Starting from Scratch vs Retrofitting Separation
Programmes implementing traffic separation for the first time face different challenges depending on whether they are building new infrastructure or retrofitting separation onto existing co-mingled infrastructure. New infrastructure builds are straightforward — design the three-tier architecture from the beginning, warm each pool for its intended traffic type, and deploy the routing logic before any production traffic is sent. There is no reputation history to protect or reconfigure.
Retrofitting separation onto existing co-mingled infrastructure requires more care. The transactional pool separation is highest priority: provision new transactional IPs, configure the transactional VMTA, verify the routing logic, and gradually shift transactional traffic to the new pool while monitoring delivery rate to confirm the new pool is performing acceptably. This transition can be completed in 2-3 weeks for a programme with low transactional volume, and 4-6 weeks for higher-volume transactional senders that require more careful warmup.
Cold email separation during a retrofit requires new domain registration, new IP provisioning, and a full warmup cycle before any cold email volume shifts to the new pool. The existing promotional pool continues to handle the current cold email volume during the cold email pool warmup period — which is the last phase of the retrofit, ensuring that the warmup occurs before the cold email is moved rather than after. The retrofit sequence: transactional separation first, cold email separation last, with the promotional pool as the stable centre of the transition.
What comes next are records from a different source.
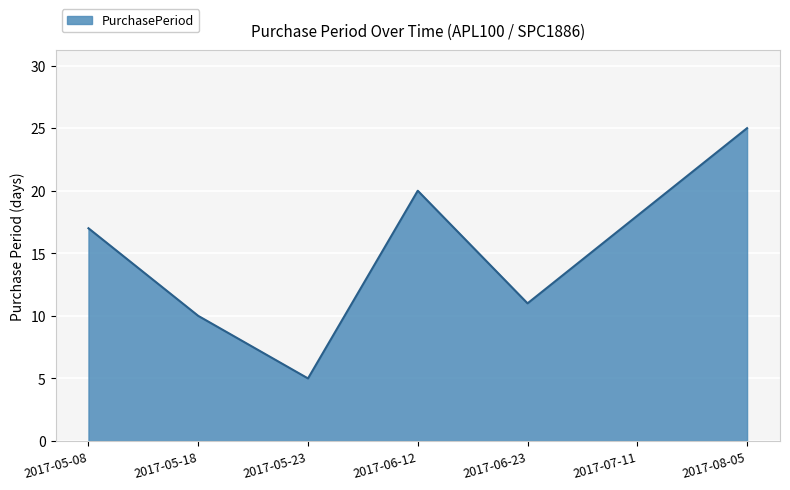

What is the minimum value shown in the chart?

5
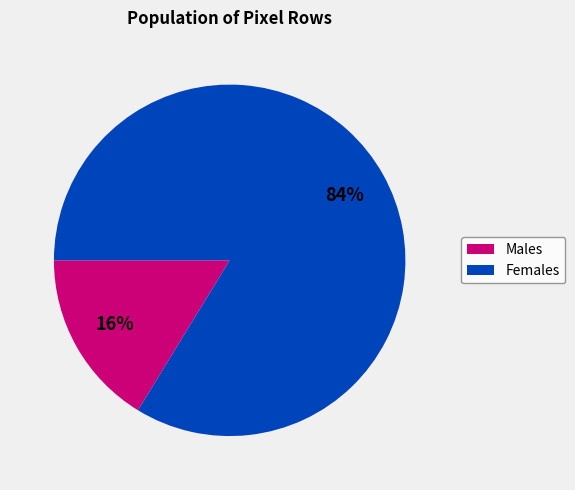

Is there any slice that represents more than half of the pie?

Yes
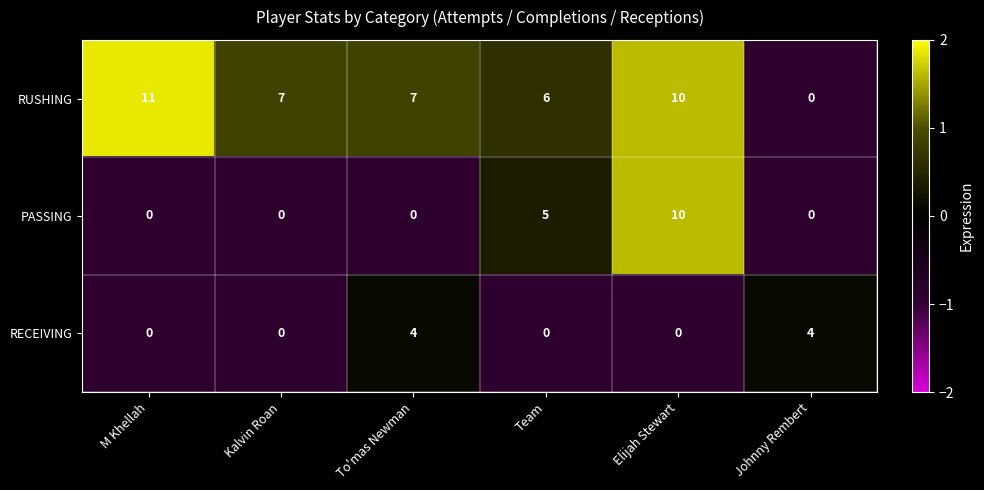

List the series in order of their overall mean, highest first.

RUSHING, PASSING, RECEIVING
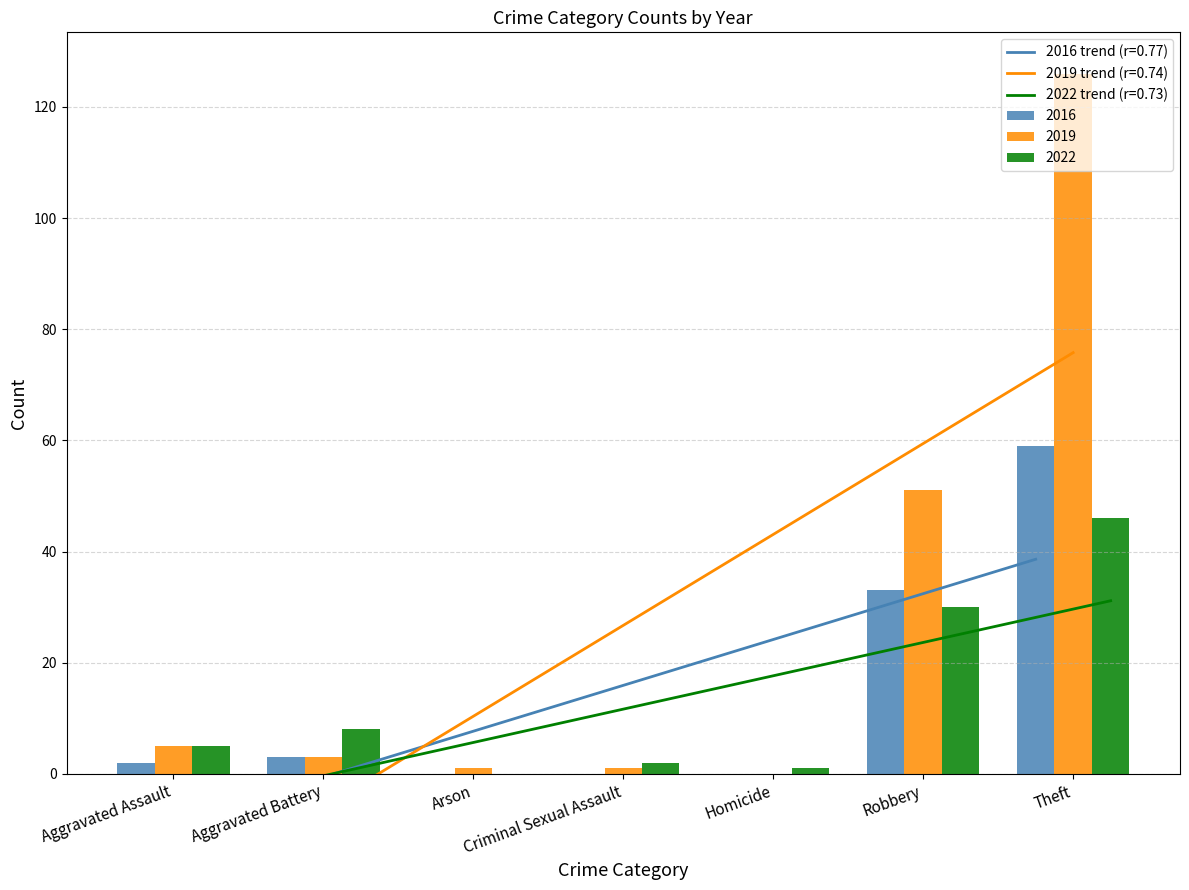

Is the value of 2016 at Arson greater than the value of 2022 at Aggravated Assault?

No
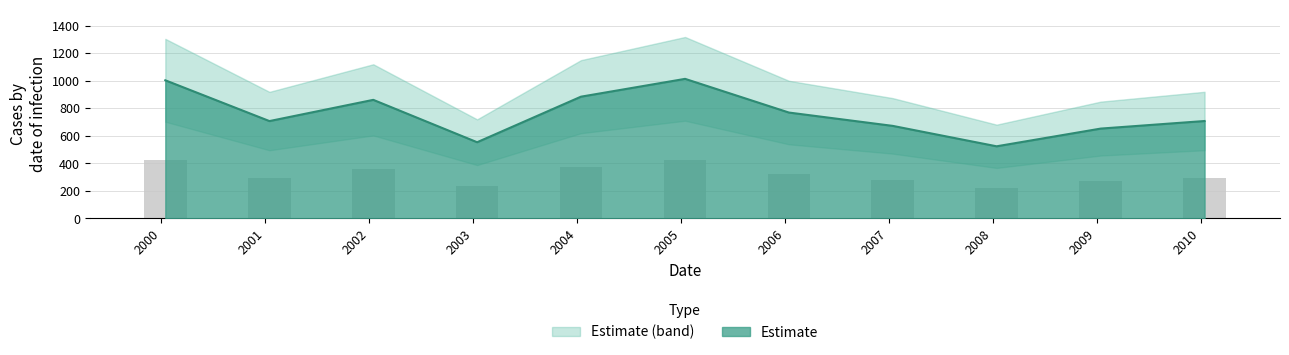

What is the difference between the maximum and minimum values?

489.5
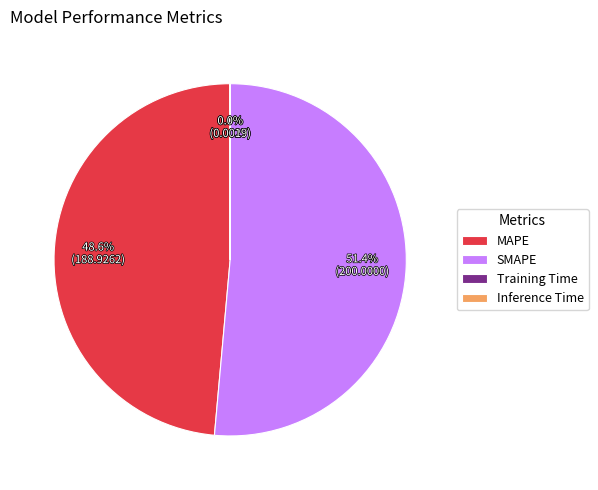

What is the majority slice?

SMAPE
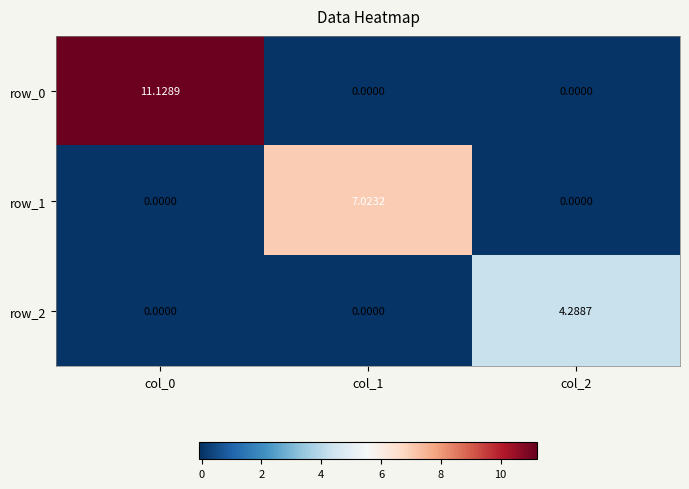

What is the average value of the row_1 series?

2.3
The investment in traffic type separation — whether in new infrastructure or retrofitted to existing — pays returns immediately in transactional delivery quality, progressively in promotional reputation improvement, and definitively in cold email isolation that eliminates cross-contamination as a reputation risk. The architecture is the foundation that makes each traffic type's quality determine its own fate rather than bearing the reputation consequences of every other traffic type sharing the same infrastructure. Build it correctly, maintain the separation discipline through monitoring, and the three-tier infrastructure becomes the competitive advantage that enables each traffic type to deliver at its natural quality ceiling rather than at the average of a co-mingled pool.
Three-tier traffic separation is the infrastructure architecture decision that delivers the highest compound return of any single infrastructure design choice available to multi-traffic-type senders. Make it intentionally, make it correctly, and maintain it consistently.